A saída de Wagner ocorre em um momento delicado, poucos dias após a Polícia Federal (PF) realizar uma operação de busca e apreensão em suas residências, localizadas em Brasília e Salvador. A investigação da PF aponta o senador como suspeito de ter recebido vantagens do banqueiro Augusto Ferreira Lima, ex-sócio do Banco Master. O parlamentar, no entanto, negou qualquer irregularidade.
Reunião com Lula define mudança na liderança do governo no Senado
No comunicado público, Jaques Wagner destacou que a conversa com Lula foi marcada por uma relação de confiança e parceria. "Acabei de ter uma ótima reunião com o Presidente, uma conversa entre amigos, e decidimos, em comum acordo, que me afastarei da liderança do Governo no Senado Federal", afirmou o senador.
Segundo Wagner, a prioridade agora será dedicar-se à sua defesa e à campanha pela reeleição do presidente Lula, do governador da Bahia, Jerônimo Rodrigues, e de si mesmo, junto com Rui Costa, ao Senado. O senador reforçou o compromisso com o projeto político responsável pelas transformações recentes na Bahia e no país.
Investigações da Polícia Federal e resposta do senador
A investigação que envolve Jaques Wagner ganhou destaque nacional no último dia 18 de junho, quando a Polícia Federal cumpriu mandados de busca e apreensão em seus imóveis. Os agentes acusam o senador de envolvimento em um suposto esquema de vantagens ilícitas com Augusto Ferreira Lima.

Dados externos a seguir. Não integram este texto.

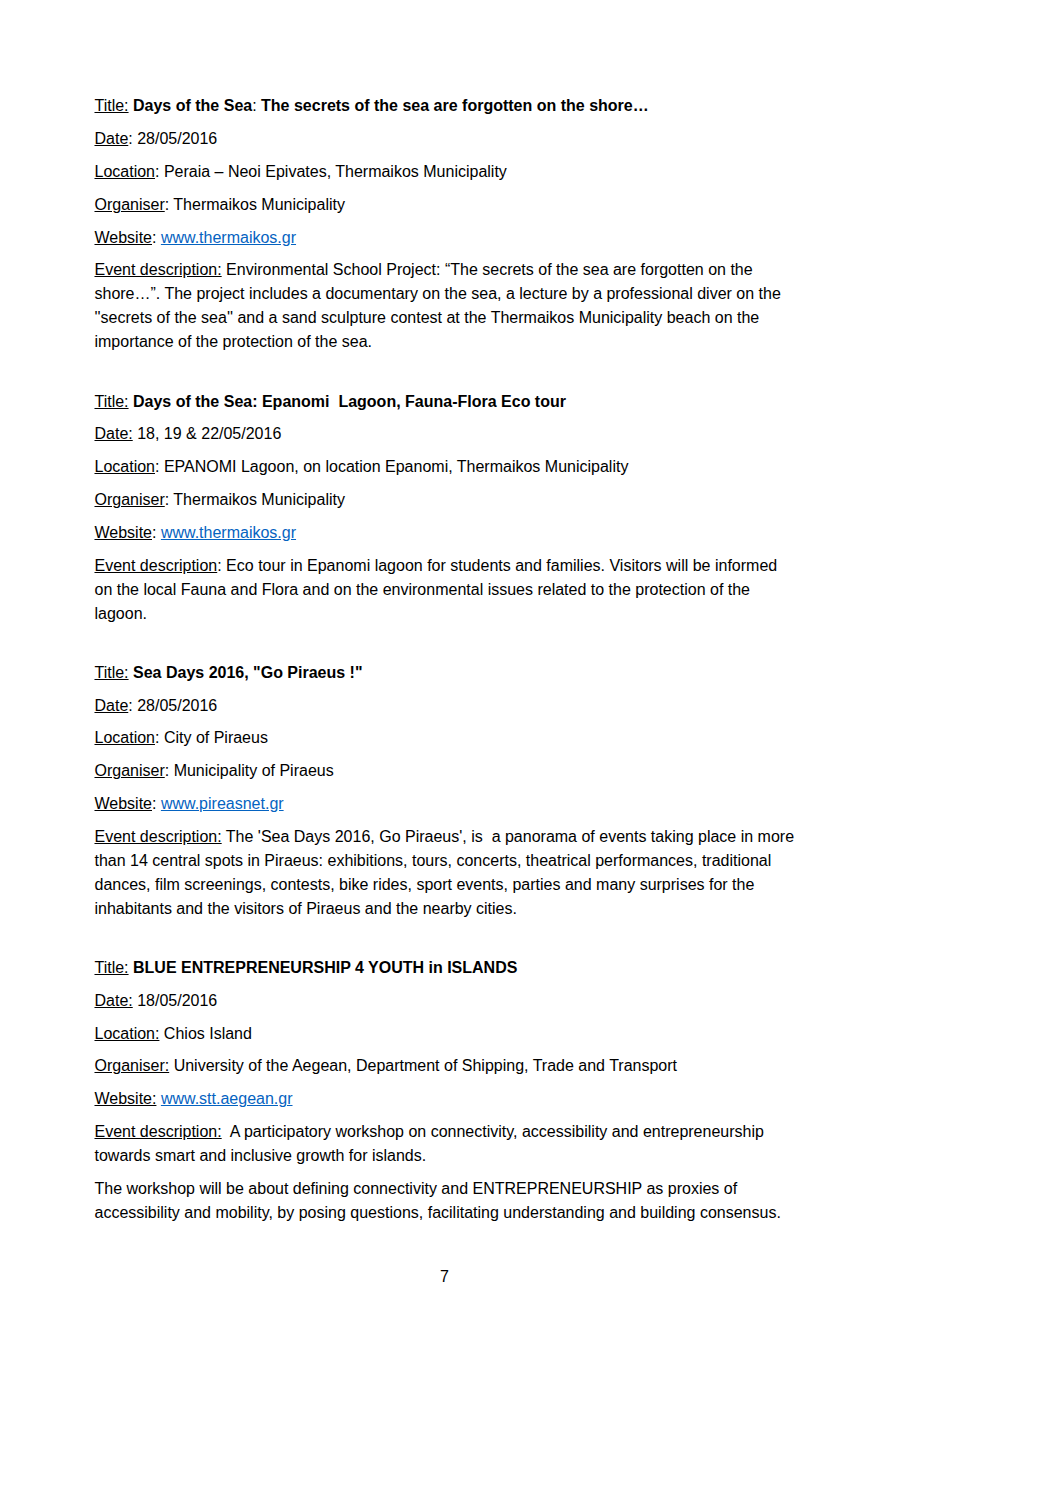Title: Days of the Sea: The secrets of the sea are forgotten on the shore…
Date: 28/05/2016
Location: Peraia – Neoi Epivates, Thermaikos Municipality
Organiser: Thermaikos Municipality
Website: www.thermaikos.gr
Event description: Environmental School Project: “The secrets of the sea are forgotten on the shore…”. The project includes a documentary on the sea, a lecture by a professional diver on the ''secrets of the sea'' and a sand sculpture contest at the Thermaikos Municipality beach on the importance of the protection of the sea.
Title: Days of the Sea: Epanomi Lagoon, Fauna-Flora Eco tour
Date: 18, 19 & 22/05/2016
Location: EPANOMI Lagoon, on location Epanomi, Thermaikos Municipality
Organiser: Thermaikos Municipality
Website: www.thermaikos.gr
Event description: Eco tour in Epanomi lagoon for students and families. Visitors will be informed on the local Fauna and Flora and on the environmental issues related to the protection of the lagoon.
Title: Sea Days 2016, "Go Piraeus !"
Date: 28/05/2016
Location: City of Piraeus
Organiser: Municipality of Piraeus
Website: www.pireasnet.gr
Event description: The 'Sea Days 2016, Go Piraeus', is a panorama of events taking place in more than 14 central spots in Piraeus: exhibitions, tours, concerts, theatrical performances, traditional dances, film screenings, contests, bike rides, sport events, parties and many surprises for the inhabitants and the visitors of Piraeus and the nearby cities.
Title: BLUE ENTREPRENEURSHIP 4 YOUTH in ISLANDS
Date: 18/05/2016
Location: Chios Island
Organiser: University of the Aegean, Department of Shipping, Trade and Transport
Website: www.stt.aegean.gr
Event description: A participatory workshop on connectivity, accessibility and entrepreneurship towards smart and inclusive growth for islands.
The workshop will be about defining connectivity and ENTREPRENEURSHIP as proxies of accessibility and mobility, by posing questions, facilitating understanding and building consensus.
7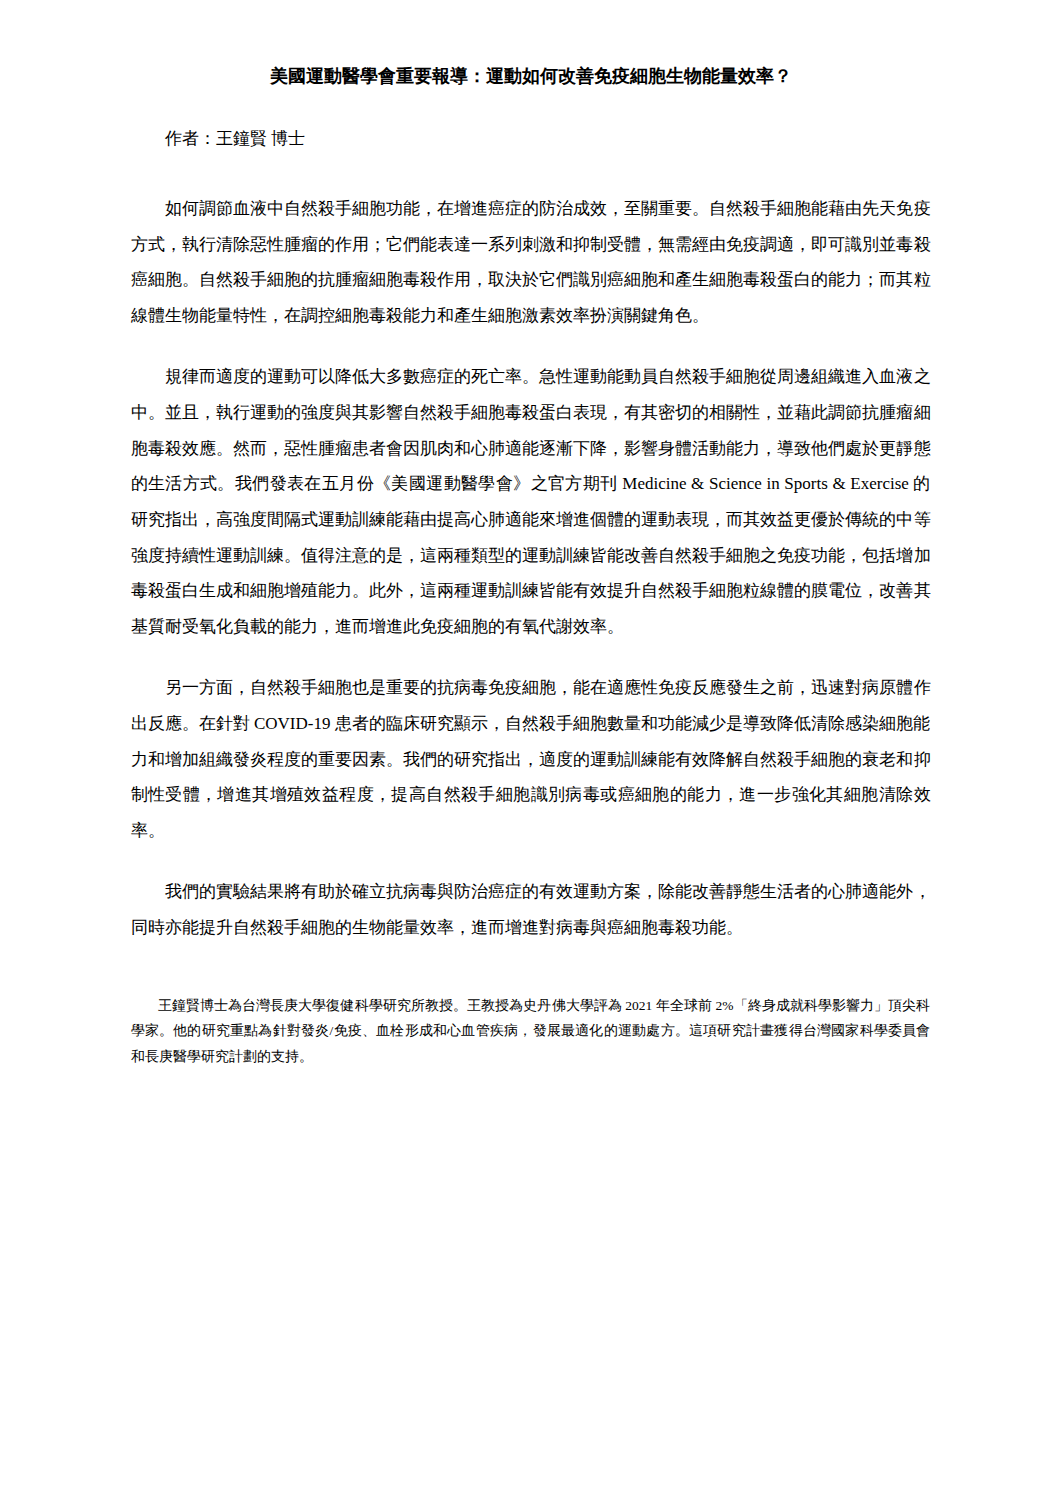美國運動醫學會重要報導：運動如何改善免疫細胞生物能量效率？
作者：王鐘賢 博士
如何調節血液中自然殺手細胞功能，在增進癌症的防治成效，至關重要。自然殺手細胞能藉由先天免疫方式，執行清除惡性腫瘤的作用；它們能表達一系列刺激和抑制受體，無需經由免疫調適，即可識別並毒殺癌細胞。自然殺手細胞的抗腫瘤細胞毒殺作用，取決於它們識別癌細胞和產生細胞毒殺蛋白的能力；而其粒線體生物能量特性，在調控細胞毒殺能力和產生細胞激素效率扮演關鍵角色。
規律而適度的運動可以降低大多數癌症的死亡率。急性運動能動員自然殺手細胞從周邊組織進入血液之中。並且，執行運動的強度與其影響自然殺手細胞毒殺蛋白表現，有其密切的相關性，並藉此調節抗腫瘤細胞毒殺效應。然而，惡性腫瘤患者會因肌肉和心肺適能逐漸下降，影響身體活動能力，導致他們處於更靜態的生活方式。我們發表在五月份《美國運動醫學會》之官方期刊 Medicine & Science in Sports & Exercise 的研究指出，高強度間隔式運動訓練能藉由提高心肺適能來增進個體的運動表現，而其效益更優於傳統的中等強度持續性運動訓練。值得注意的是，這兩種類型的運動訓練皆能改善自然殺手細胞之免疫功能，包括增加毒殺蛋白生成和細胞增殖能力。此外，這兩種運動訓練皆能有效提升自然殺手細胞粒線體的膜電位，改善其基質耐受氧化負載的能力，進而增進此免疫細胞的有氧代謝效率。
另一方面，自然殺手細胞也是重要的抗病毒免疫細胞，能在適應性免疫反應發生之前，迅速對病原體作出反應。在針對 COVID-19 患者的臨床研究顯示，自然殺手細胞數量和功能減少是導致降低清除感染細胞能力和增加組織發炎程度的重要因素。我們的研究指出，適度的運動訓練能有效降解自然殺手細胞的衰老和抑制性受體，增進其增殖效益程度，提高自然殺手細胞識別病毒或癌細胞的能力，進一步強化其細胞清除效率。
我們的實驗結果將有助於確立抗病毒與防治癌症的有效運動方案，除能改善靜態生活者的心肺適能外，同時亦能提升自然殺手細胞的生物能量效率，進而增進對病毒與癌細胞毒殺功能。
王鐘賢博士為台灣長庚大學復健科學研究所教授。王教授為史丹佛大學評為 2021 年全球前 2%「終身成就科學影響力」頂尖科學家。他的研究重點為針對發炎/免疫、血栓形成和心血管疾病，發展最適化的運動處方。這項研究計畫獲得台灣國家科學委員會和長庚醫學研究計劃的支持。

Em entrevista à Band News, concedida logo após as buscas, Wagner classificou a ação como injustificada, declarou estar "absolutamente tranquilo" quanto às apurações e negou ter cometido qualquer irregularidade.

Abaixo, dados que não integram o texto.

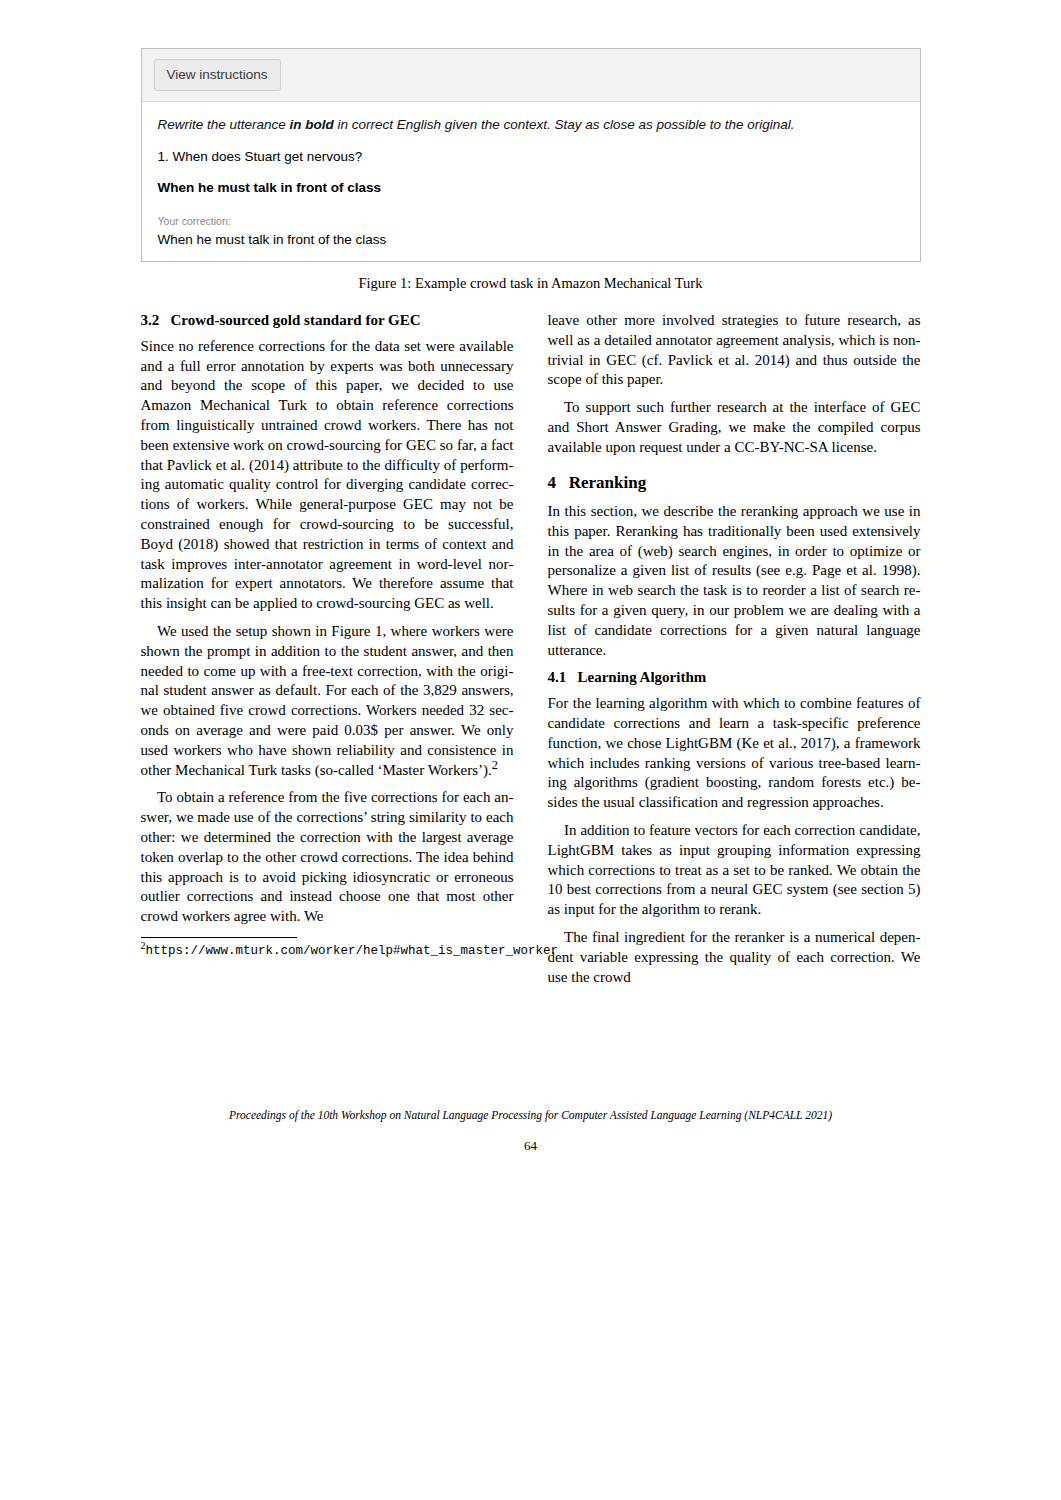View instructions
Rewrite the utterance in bold in correct English given the context. Stay as close as possible to the original.
1. When does Stuart get nervous?
When he must talk in front of class
Your correction:
When he must talk in front of the class
Figure 1: Example crowd task in Amazon Mechanical Turk
3.2 Crowd-sourced gold standard for GEC
Since no reference corrections for the data set were available and a full error annotation by experts was both unnecessary and beyond the scope of this paper, we decided to use Amazon Mechanical Turk to obtain reference corrections from linguistically untrained crowd workers. There has not been extensive work on crowd-sourcing for GEC so far, a fact that Pavlick et al. (2014) attribute to the difficulty of performing automatic quality control for diverging candidate corrections of workers. While general-purpose GEC may not be constrained enough for crowd-sourcing to be successful, Boyd (2018) showed that restriction in terms of context and task improves inter-annotator agreement in word-level normalization for expert annotators. We therefore assume that this insight can be applied to crowd-sourcing GEC as well.
We used the setup shown in Figure 1, where workers were shown the prompt in addition to the student answer, and then needed to come up with a free-text correction, with the original student answer as default. For each of the 3,829 answers, we obtained five crowd corrections. Workers needed 32 seconds on average and were paid 0.03$ per answer. We only used workers who have shown reliability and consistence in other Mechanical Turk tasks (so-called ‘Master Workers’).2
To obtain a reference from the five corrections for each answer, we made use of the corrections’ string similarity to each other: we determined the correction with the largest average token overlap to the other crowd corrections. The idea behind this approach is to avoid picking idiosyncratic or erroneous outlier corrections and instead choose one that most other crowd workers agree with. We
2https://www.mturk.com/worker/help#what_is_master_worker
leave other more involved strategies to future research, as well as a detailed annotator agreement analysis, which is non-trivial in GEC (cf. Pavlick et al. 2014) and thus outside the scope of this paper.
To support such further research at the interface of GEC and Short Answer Grading, we make the compiled corpus available upon request under a CC-BY-NC-SA license.
4 Reranking
In this section, we describe the reranking approach we use in this paper. Reranking has traditionally been used extensively in the area of (web) search engines, in order to optimize or personalize a given list of results (see e.g. Page et al. 1998). Where in web search the task is to reorder a list of search results for a given query, in our problem we are dealing with a list of candidate corrections for a given natural language utterance.
4.1 Learning Algorithm
For the learning algorithm with which to combine features of candidate corrections and learn a task-specific preference function, we chose LightGBM (Ke et al., 2017), a framework which includes ranking versions of various tree-based learning algorithms (gradient boosting, random forests etc.) besides the usual classification and regression approaches.
In addition to feature vectors for each correction candidate, LightGBM takes as input grouping information expressing which corrections to treat as a set to be ranked. We obtain the 10 best corrections from a neural GEC system (see section 5) as input for the algorithm to rerank.
The final ingredient for the reranker is a numerical dependent variable expressing the quality of each correction. We use the crowd
Proceedings of the 10th Workshop on Natural Language Processing for Computer Assisted Language Learning (NLP4CALL 2021)
64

A defesa do senador ingressou com pedido no Supremo Tribunal Federal (STF) para anular as buscas conduzidas pela PF. Não há informações na fonte sobre o andamento dessa solicitação ou sobre eventuais desdobramentos imediatos da investigação.
Consequências políticas e próximos passos
A saída de Jaques Wagner deixa a liderança do governo no Senado temporariamente vaga, sem definição de um novo nome. O senador justificou sua decisão afirmando que, neste momento, sua prioridade absoluta é "provar a própria inocência" e se dedicar às campanhas eleitorais que se aproximam.
Além do processo judicial, Wagner reafirmou seus esforços para manter o projeto político que, segundo ele, vem "mudando a Bahia e o Brasil". O comunicado não esclarece quem substituirá Wagner na liderança do governo ou quando a escolha será feita pelo Palácio do Planalto.
A nota do parlamentar reforça ainda o discurso de unidade dentro do grupo político ao qual pertence, mencionando o trabalho coletivo e a necessidade de renovação do compromisso com suas bases eleitorais.
Lacunas e expectativa por novos desdobramentos
Até o momento, a fonte não detalha como o governo federal planeja preencher a vaga da liderança no Senado nem quais impactos imediatos a saída de Jaques Wagner pode ter sobre a articulação de projetos do Executivo junto ao Congresso Nacional.
Também não há informações sobre possíveis efeitos das investigações da PF na base governista, nem previsão de conclusão do inquérito aberto contra o senador.